TheBloke/goliath-120b-GGUF · Strange error while running model

Nov 17, 2023

@TheBloke maybe you know the quick fix to

ggml_new_object: not enough space in the context's memory pool (needed 1638880, available 1638544)

error while trying to run the goliath-120b.Q2_K.gguf model with llama-cpp-python?

Below are the model loading log:

llm_load_print_meta: format           = GGUF V3 (latest)
llm_load_print_meta: arch             = llama
llm_load_print_meta: vocab type       = SPM
llm_load_print_meta: n_vocab          = 32000
llm_load_print_meta: n_merges         = 0
llm_load_print_meta: n_ctx_train      = 4096
llm_load_print_meta: n_embd           = 8192
llm_load_print_meta: n_head           = 64
llm_load_print_meta: n_head_kv        = 8
llm_load_print_meta: n_layer          = 137
llm_load_print_meta: n_rot            = 128
llm_load_print_meta: n_gqa            = 8
llm_load_print_meta: f_norm_eps       = 0.0e+00
llm_load_print_meta: f_norm_rms_eps   = 1.0e-05
llm_load_print_meta: f_clamp_kqv      = 0.0e+00
llm_load_print_meta: f_max_alibi_bias = 0.0e+00
llm_load_print_meta: n_ff             = 28672
llm_load_print_meta: rope scaling     = linear
llm_load_print_meta: freq_base_train  = 10000.0
llm_load_print_meta: freq_scale_train = 1
llm_load_print_meta: n_yarn_orig_ctx  = 4096
llm_load_print_meta: rope_finetuned   = unknown
llm_load_print_meta: model type       = ?B
llm_load_print_meta: model ftype      = mostly Q2_K
llm_load_print_meta: model params     = 117.75 B
llm_load_print_meta: model size       = 46.22 GiB (3.37 BPW) 
llm_load_print_meta: general.name   = LLaMA v2
llm_load_print_meta: BOS token = 1 '<s>'
llm_load_print_meta: EOS token = 2 '</s>'
llm_load_print_meta: UNK token = 0 '<unk>'
llm_load_print_meta: LF token  = 13 '<0x0A>'
llm_load_tensors: ggml ctx size =    0.45 MB
llm_load_tensors: using CUDA for GPU acceleration
llm_load_tensors: mem required  = 2691.22 MB
llm_load_tensors: offloading 130 repeating layers to GPU
llm_load_tensors: offloaded 130/140 layers to GPU
llm_load_tensors: VRAM used: 44638.75 MB
....................................................................................................
llama_new_context_with_model: n_ctx      = 2048
llama_new_context_with_model: freq_base  = 10000.0
llama_new_context_with_model: freq_scale = 1
llama_new_context_with_model: kv self size  = 1096.00 MB
ggml_new_object: not enough space in the context's memory pool (needed 1638880, available 1638544)

I've tried to change gpu_layers number, context length - nothing helps, and always the same error with same numbers

Thanks!

dillfrescott

Nov 19, 2023

Same exact error attempting this model on runpod.
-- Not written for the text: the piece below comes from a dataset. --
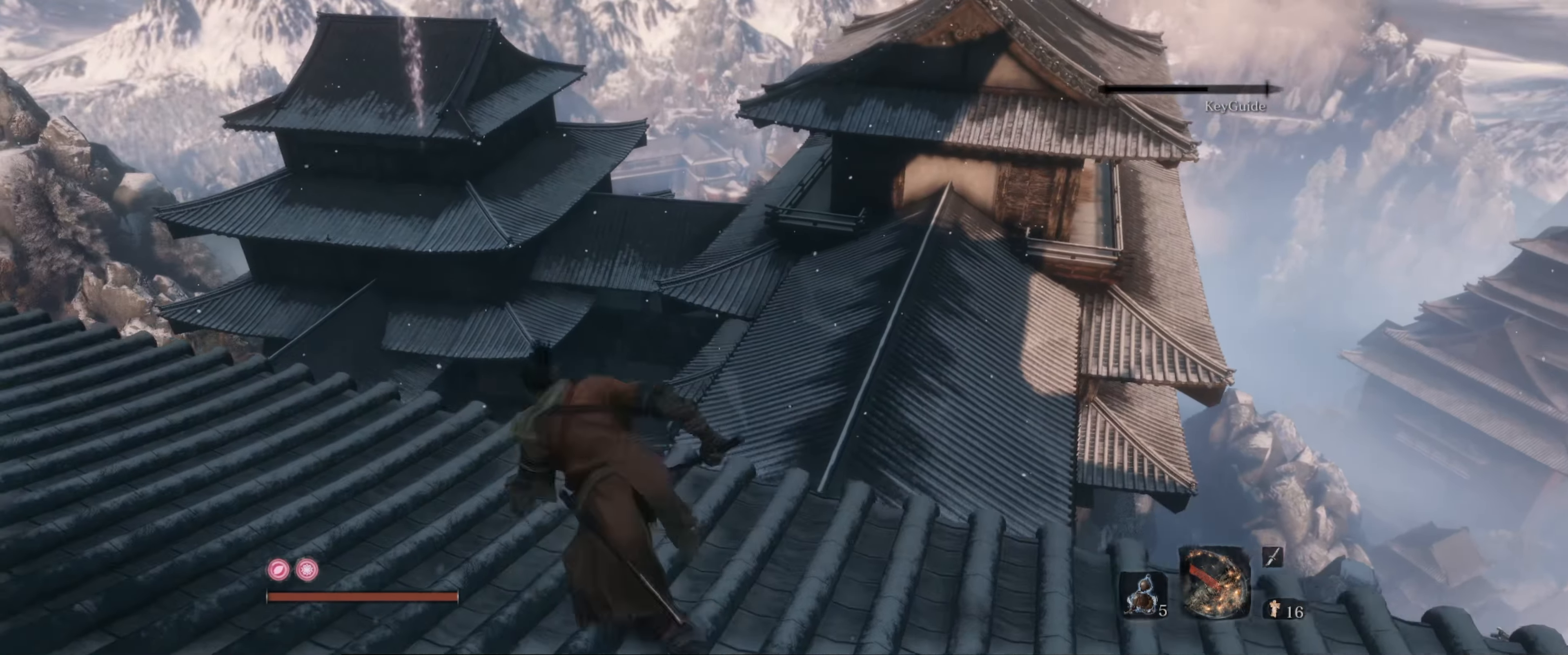
{"dt_ms": 500, "buttons": [], "left_stick": "center", "right_stick": "center", "events": [[67, "right_stick", "center"]]}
I genuinely have no clue whats causing it. It works on my main machine...

dillfrescott

Nov 19, 2023

@TheBloke any ideas?

dillfrescott

Nov 19, 2023

Looks like it might be fixed with this commit https://github.com/ggerganov/llama.cpp/commit/bbecf3f415797f812893947998bda4f866fa900e

caga

Nov 21, 2023

Same problem here: running goliath-120b.Q6_K.gguf with ctransformers in a 2xXeon, 128RAM, 8Gb NVIDIA.

dillfrescott

Nov 21, 2023

Seems to me that the same value that was increased in ccp needs to be increased somewhere in the ctransformers library as well.

caga

Nov 22, 2023

Problem solved using llama-cpp-python, without any changes in llama source code. Now I have to figure out how send to some layers to the GPU... noob issues :) Thanks!

Rednero

Dec 15, 2023

This comment has been hidden